Desperate Housewives
Wealthy suburban community rocked by murder and secrets; tonal cousin sharing the 'idyllic enclave hides dark truth' premise

Reacher
Action-crime thriller with conspiracy elements; shares genre surface but leans procedural-action rather than serialized mystery-drama
How Good Is Paradise?
Ratings across IMDb and TMDB, plus our verdict.
Where to Watch Paradise
Streaming, rental, and purchase options across 40+ countries.
United States
USStream
2Available in 75 countries
Frequently asked about Paradise
Common questions people search for, with answers written by us at MoviesPack.
Why did Xavier Matthews assassinate President Cal Bradford?
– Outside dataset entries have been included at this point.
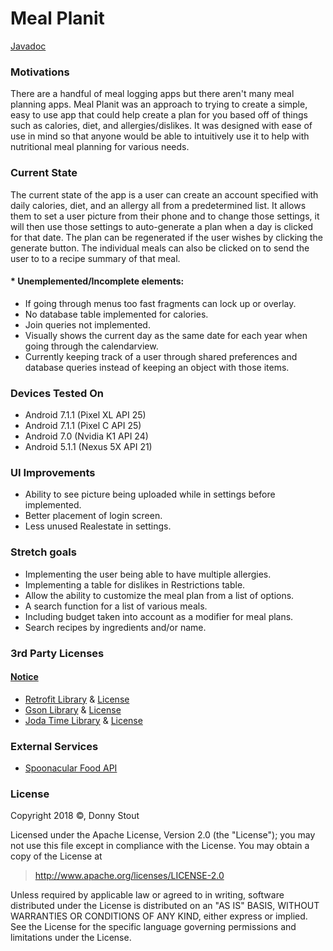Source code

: # Meal Planit

[Javadoc](docs/index.html)


### Motivations
There are a handful of meal logging apps but there aren't many meal planning apps. Meal Planit was an approach to trying to
create a simple, easy to use app that could help create a plan for you based off of things such as calories, diet, and allergies/dislikes.
It was designed with ease of use in mind so that anyone would be able to intuitively use it to help with nutritional meal planning 
for various needs.

### Current State
The current state of the app is a user can create an account specified with daily calories, diet, and an allergy all from a predetermined
list. It allows them to set a user picture from their phone and to change those settings, it will then use those settings to 
auto-generate a plan when a day is clicked for that date. The plan can be regenerated if the user wishes by clicking the generate button. 
The individual meals can also be clicked on to send the user to to a recipe summary of that meal.

#### * Unemplemented/Incomplete elements:
* If going through menus too fast fragments can lock up or overlay.
* No database table implemented for calories.
* Join queries not implemented.
* Visually shows the current day as the same date for each year when going through the calendarview.
* Currently keeping track of a user through shared preferences and database queries instead of keeping an object with those items.

### Devices Tested On
* Android 7.1.1 (Pixel XL API 25)
* Android 7.1.1 (Pixel C API 25)
* Android 7.0 (Nvidia K1 API 24)
* Android 5.1.1 (Nexus 5X API 21)

### UI Improvements
* Ability to see picture being uploaded while in settings before implemented.
* Better placement of login screen.
* Less unused Realestate in settings.

### Stretch goals
* Implementing the user being able to have multiple allergies.
* Implementing a table for dislikes in Restrictions table.
* Allow the ability to customize the meal plan from a list of options.
* A search function for a list of various meals.
* Including budget taken into account as a modifier for meal plans.
* Search recipes by ingredients and/or name.

### 3rd Party Licenses
#### [Notice](NOTICE.txt)
* [Retrofit Library](https://square.github.io/retrofit/) & [License](https://github.com/square/retrofit/blob/master/LICENSE.txt)
* [Gson Library](https://github.com/google/gson) & [License](https://github.com/google/gson/blob/master/LICENSE)
* [Joda Time Library](https://github.com/dlew/joda-time-android) & [License](https://github.com/dlew/joda-time-android/blob/master/LICENSE)

### External Services
* [Spoonacular Food API](https://rapidapi.com/spoonacular/api/Recipe%20-%20Food%20-%20Nutrition)


### License

Copyright 2018 &copy;, Donny Stout

Licensed under the Apache License, Version 2.0 (the "License");
you may not use this file except in compliance with the License.
You may obtain a copy of the License at

> http://www.apache.org/licenses/LICENSE-2.0

Unless required by applicable law or agreed to in writing, software
distributed under the License is distributed on an "AS IS" BASIS,
WITHOUT WARRANTIES OR CONDITIONS OF ANY KIND, either express or implied.
See the License for the specific language governing permissions and
limitations under the License.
Xavier carried out the assassination as part of a conspiracy tied to the true purpose of Paradise — an underground bunker designed to preserve a selected elite rather than a cross-section of humanity. Bradford had discovered that the community's leadership was manipulating the survivor selection list for their own agenda, making him a threat to those in control. Xavier was manipulated into believing the killing was necessary to protect the bunker's population from Bradford's plans to expose or dismantle the program.
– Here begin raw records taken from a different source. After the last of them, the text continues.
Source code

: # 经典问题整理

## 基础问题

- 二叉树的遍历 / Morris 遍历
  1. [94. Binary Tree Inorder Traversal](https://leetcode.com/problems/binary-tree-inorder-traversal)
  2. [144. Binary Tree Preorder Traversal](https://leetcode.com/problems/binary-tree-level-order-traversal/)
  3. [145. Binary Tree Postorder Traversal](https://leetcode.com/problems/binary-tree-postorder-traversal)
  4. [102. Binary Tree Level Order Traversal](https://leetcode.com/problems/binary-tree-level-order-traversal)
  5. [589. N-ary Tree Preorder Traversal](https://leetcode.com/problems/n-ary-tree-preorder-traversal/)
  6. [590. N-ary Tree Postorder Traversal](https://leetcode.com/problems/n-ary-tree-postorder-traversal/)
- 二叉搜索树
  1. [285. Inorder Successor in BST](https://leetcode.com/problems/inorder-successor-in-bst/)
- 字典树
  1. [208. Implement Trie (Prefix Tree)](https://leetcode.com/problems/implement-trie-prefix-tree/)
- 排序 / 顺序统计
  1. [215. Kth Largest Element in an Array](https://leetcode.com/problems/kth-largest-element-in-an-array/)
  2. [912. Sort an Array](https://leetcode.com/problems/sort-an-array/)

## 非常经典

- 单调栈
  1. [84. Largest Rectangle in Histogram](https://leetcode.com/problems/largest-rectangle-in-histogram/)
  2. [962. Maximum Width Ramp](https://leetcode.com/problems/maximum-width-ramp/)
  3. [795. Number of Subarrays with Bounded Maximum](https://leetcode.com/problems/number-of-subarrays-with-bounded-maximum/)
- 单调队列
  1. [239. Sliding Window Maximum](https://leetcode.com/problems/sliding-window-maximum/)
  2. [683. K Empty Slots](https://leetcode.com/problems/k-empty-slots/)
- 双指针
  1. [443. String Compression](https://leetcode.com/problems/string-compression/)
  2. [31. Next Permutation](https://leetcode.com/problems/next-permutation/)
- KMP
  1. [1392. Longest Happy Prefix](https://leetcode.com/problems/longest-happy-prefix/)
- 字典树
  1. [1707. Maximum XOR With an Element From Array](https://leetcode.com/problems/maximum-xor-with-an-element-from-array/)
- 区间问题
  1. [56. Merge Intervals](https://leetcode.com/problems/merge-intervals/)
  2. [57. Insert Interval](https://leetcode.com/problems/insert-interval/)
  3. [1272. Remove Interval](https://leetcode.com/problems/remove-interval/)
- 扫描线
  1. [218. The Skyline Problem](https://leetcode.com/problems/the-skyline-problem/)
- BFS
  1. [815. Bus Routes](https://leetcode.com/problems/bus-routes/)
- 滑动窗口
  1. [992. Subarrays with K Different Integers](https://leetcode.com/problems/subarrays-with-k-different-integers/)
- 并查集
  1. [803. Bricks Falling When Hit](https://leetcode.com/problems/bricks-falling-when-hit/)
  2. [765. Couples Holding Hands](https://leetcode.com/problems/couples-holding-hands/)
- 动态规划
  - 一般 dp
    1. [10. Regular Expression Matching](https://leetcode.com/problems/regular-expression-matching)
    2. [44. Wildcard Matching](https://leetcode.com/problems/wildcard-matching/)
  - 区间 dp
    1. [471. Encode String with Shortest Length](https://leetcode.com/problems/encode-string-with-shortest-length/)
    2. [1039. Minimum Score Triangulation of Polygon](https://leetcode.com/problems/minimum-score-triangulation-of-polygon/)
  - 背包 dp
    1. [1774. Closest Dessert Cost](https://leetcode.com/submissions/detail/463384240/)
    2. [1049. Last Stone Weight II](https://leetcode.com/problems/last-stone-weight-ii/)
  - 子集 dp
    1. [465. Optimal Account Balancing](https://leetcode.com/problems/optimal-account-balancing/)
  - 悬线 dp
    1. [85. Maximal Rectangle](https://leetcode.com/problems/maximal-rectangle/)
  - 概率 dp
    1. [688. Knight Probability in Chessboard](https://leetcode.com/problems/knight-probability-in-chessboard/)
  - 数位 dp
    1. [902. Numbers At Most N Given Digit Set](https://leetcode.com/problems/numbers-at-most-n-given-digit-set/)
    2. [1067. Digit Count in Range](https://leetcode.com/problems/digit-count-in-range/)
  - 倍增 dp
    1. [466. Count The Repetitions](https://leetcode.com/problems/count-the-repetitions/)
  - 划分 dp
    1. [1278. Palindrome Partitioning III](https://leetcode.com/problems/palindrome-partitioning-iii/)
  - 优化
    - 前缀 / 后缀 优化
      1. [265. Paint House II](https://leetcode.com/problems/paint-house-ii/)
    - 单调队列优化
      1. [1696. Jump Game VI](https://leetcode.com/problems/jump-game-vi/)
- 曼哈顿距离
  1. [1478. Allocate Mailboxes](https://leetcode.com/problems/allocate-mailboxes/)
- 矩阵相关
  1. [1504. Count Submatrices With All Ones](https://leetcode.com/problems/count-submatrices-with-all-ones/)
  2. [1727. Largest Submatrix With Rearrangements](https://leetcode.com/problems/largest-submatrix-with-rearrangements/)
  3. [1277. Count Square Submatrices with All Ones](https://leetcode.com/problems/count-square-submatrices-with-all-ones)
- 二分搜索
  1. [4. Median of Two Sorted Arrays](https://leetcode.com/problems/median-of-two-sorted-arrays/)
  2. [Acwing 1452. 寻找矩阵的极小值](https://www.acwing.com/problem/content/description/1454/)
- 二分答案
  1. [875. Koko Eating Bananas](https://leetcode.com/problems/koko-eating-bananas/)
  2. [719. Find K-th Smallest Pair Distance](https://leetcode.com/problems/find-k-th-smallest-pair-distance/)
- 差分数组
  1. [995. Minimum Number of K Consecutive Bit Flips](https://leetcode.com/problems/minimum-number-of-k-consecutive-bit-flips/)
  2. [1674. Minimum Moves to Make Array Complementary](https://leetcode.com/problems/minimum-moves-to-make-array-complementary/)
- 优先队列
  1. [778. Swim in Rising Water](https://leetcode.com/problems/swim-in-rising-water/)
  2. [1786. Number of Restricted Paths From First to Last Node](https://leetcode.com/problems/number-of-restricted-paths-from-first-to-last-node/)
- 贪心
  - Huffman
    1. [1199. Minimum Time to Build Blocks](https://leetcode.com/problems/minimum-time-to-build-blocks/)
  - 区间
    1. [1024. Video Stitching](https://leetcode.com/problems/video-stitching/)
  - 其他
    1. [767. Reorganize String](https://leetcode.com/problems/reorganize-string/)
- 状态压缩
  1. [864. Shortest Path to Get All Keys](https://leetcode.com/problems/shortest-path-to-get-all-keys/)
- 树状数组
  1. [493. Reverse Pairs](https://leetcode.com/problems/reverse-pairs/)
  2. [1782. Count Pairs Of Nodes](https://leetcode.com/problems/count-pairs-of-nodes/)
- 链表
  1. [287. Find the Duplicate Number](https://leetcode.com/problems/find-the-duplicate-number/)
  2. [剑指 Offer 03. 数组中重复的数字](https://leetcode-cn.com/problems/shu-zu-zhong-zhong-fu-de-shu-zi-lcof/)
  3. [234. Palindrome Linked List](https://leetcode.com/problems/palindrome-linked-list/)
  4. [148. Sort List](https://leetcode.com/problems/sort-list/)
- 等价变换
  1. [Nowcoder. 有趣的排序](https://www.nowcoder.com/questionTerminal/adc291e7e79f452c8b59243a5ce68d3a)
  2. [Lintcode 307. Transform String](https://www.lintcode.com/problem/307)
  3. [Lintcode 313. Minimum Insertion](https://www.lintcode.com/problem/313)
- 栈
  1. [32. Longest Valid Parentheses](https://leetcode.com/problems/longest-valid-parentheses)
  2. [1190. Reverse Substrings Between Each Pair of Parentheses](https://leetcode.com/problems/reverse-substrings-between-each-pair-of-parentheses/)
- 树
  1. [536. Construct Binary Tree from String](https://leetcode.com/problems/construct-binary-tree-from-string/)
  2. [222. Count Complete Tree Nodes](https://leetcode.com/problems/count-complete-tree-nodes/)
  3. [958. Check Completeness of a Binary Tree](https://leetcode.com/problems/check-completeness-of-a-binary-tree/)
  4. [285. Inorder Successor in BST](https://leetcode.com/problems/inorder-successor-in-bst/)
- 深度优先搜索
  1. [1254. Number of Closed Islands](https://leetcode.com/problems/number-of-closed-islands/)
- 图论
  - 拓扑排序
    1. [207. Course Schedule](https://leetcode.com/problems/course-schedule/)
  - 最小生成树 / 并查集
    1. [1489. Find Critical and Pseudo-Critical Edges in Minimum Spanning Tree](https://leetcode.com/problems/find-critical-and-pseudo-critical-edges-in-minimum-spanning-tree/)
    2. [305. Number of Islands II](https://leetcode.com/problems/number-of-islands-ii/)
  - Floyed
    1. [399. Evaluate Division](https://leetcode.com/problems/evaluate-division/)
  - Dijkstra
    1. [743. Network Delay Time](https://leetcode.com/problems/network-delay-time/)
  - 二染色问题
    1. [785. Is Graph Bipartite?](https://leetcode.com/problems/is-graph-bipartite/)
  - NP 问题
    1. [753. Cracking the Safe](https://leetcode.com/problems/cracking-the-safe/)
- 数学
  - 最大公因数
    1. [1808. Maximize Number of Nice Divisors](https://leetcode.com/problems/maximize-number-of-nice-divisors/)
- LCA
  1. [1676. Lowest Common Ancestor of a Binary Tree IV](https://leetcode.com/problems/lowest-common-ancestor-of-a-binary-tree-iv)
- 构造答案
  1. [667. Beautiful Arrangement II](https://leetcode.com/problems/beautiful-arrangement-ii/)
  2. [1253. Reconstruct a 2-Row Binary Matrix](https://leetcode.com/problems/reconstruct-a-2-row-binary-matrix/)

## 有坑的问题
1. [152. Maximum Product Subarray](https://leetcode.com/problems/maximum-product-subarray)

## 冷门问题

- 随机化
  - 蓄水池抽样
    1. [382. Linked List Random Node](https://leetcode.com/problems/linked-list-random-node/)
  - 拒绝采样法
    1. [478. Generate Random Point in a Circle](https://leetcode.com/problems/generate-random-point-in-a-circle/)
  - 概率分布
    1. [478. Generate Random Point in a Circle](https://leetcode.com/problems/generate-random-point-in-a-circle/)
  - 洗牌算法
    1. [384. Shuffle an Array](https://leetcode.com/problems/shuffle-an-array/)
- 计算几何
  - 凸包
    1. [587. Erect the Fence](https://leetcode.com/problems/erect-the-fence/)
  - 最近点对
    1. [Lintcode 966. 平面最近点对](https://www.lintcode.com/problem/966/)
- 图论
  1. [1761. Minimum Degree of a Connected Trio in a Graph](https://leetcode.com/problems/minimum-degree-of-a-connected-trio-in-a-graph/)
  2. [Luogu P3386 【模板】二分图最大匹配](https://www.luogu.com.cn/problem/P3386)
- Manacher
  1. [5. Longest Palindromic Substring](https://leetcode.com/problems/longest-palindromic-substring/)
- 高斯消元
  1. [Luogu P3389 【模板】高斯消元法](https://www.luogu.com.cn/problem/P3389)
What is Paradise and why do its residents live underground?
Paradise is a self-contained underground community built to house a carefully chosen group of survivors following an unspecified catastrophic event that rendered the surface uninhabitable. Residents live in a meticulously constructed simulation of a normal American town, complete with homes, streets, and social routines, to maintain psychological stability. The bunker is operated under strict authoritarian oversight, with residents given limited information about conditions above ground or how long they will remain below.
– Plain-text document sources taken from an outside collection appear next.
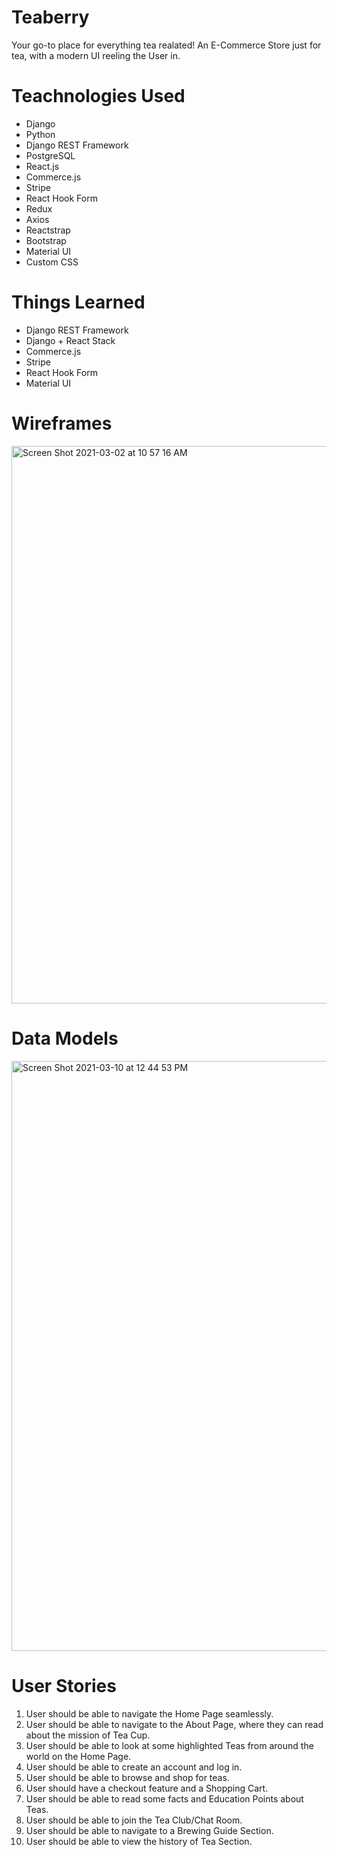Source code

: # Teaberry
Your go-to place for everything tea realated! An E-Commerce Store just for tea, with a modern UI reeling the User in.

# Teachnologies Used
- Django
- Python
- Django REST Framework
- PostgreSQL
- React.js
- Commerce.js
- Stripe
- React Hook Form
- Redux
- Axios
- Reactstrap
- Bootstrap
- Material UI
- Custom CSS

# Things Learned
- Django REST Framework
- Django + React Stack
- Commerce.js
- Stripe
- React Hook Form
- Material UI

# Wireframes
<img width="892" alt="Screen Shot 2021-03-02 at 10 57 16 AM" src="https://user-images.githubusercontent.com/73917422/109675768-15e21f80-7b46-11eb-8d68-c47f6e137fb0.png">

# Data Models
<img width="944" alt="Screen Shot 2021-03-10 at 12 44 53 PM" src="https://user-images.githubusercontent.com/73917422/110673258-8d472d00-819e-11eb-8890-80da90d291d8.png">


# User Stories
1. User should be able to navigate the Home Page seamlessly.
2. User should be able to navigate to the About Page, where they can read about the mission of Tea Cup.
3. User should be able to look at some highlighted Teas from around the world on the Home Page.
4. User should be able to create an account and log in.
5. User should be able to browse and shop for teas.
6. User should have a checkout feature and a Shopping Cart.
7. User should be able to read some facts and Education Points about Teas.
8. User should be able to join the Tea Club/Chat Room.
9. User should be able to navigate to a Brewing Guide Section.
10. User should be able to view the history of Tea Section.

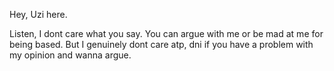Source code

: Hey, Uzi here. 

Listen, I dont care what you say. You can argue with me or be mad at me for being based. But I genuinely dont care atp, dni if you have a problem with my opinion and wanna argue.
What is the significance of the surface excursions and why are they kept secret from most residents?
Periodic excursions to the surface are conducted by a small, trusted security team to monitor conditions and retrieve resources, but the findings are suppressed from the general population. Leadership uses this information asymmetry to maintain control — residents who learn the surface may be recovering sooner than claimed begin to question why they are still confined. The secrecy around the excursions becomes a central thread in Chief of Staff Sinead's investigation, as she pieces together that the timeline being given to residents has been falsified.
What does the ending of Season 1 reveal about who controls Paradise?
The Season 1 finale reveals that the nominal governing council of Paradise is itself subordinate to a hidden inner group — the original architects of the bunker — who retain veto power over all major decisions, including who is permitted to leave. Bradford's push to accelerate the return to the surface threatened to expose both the manipulation of the survivor list and the identities of this inner group. The final scenes suggest the conspiracy extends beyond Paradise to whoever funded and designed the bunker, setting up a larger mystery for subsequent seasons.
Why does Xavier confess to the murder when evidence points elsewhere, and does he actually believe he is guilty?
Xavier confesses because he was present at the scene and retains fragmented, manipulated memories of the night — a result of what is later implied to be a memory-conditioning protocol used on certain security personnel in Paradise. He genuinely cannot distinguish between what he did and what he was made to believe he did, which is the source of his psychological anguish throughout the season. Sinead's investigation ultimately reveals that Xavier's confession, while subjectively sincere, is the product of deliberate psychological engineering rather than actual guilt.